- ASSIGNMENT -
Would you copy the entries that follow exactly, leaving out every picture?

- DATA SUPPLIED -

• • • •

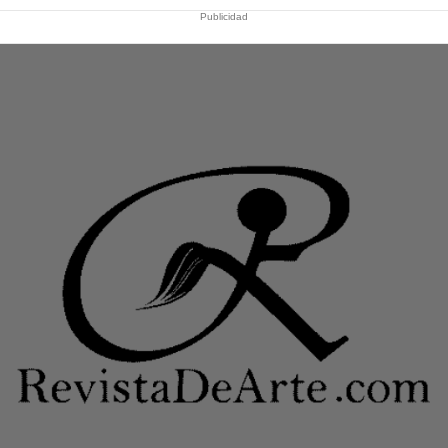
Publicidad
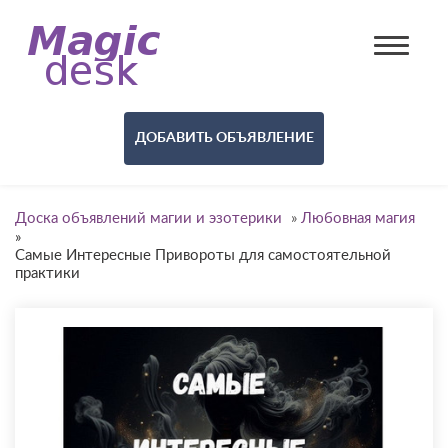
ДОБАВИТЬ ОБЪЯВЛЕНИЕ
Доска объявлений магии и эзотерики
»
Любовная магия
»
Самые Интересные Привороты для самостоятельной
практики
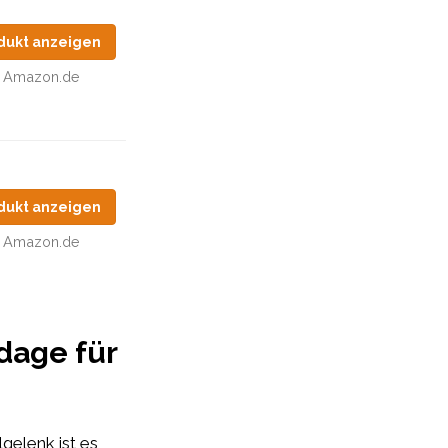
dukt anzeigen
Amazon.de
dukt anzeigen
Amazon.de
dage für
gelenk ist es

• • • •

- RESULT OF THIS EXERCISE -
Publicidad
ДОБАВИТЬ ОБЪЯВЛЕНИЕ
Доска объявлений магии и эзотерики
»
Любовная магия
»
Самые Интересные Привороты для самостоятельной
практики
dukt anzeigen
Amazon.de
dukt anzeigen
Amazon.de
dage für
gelenk ist es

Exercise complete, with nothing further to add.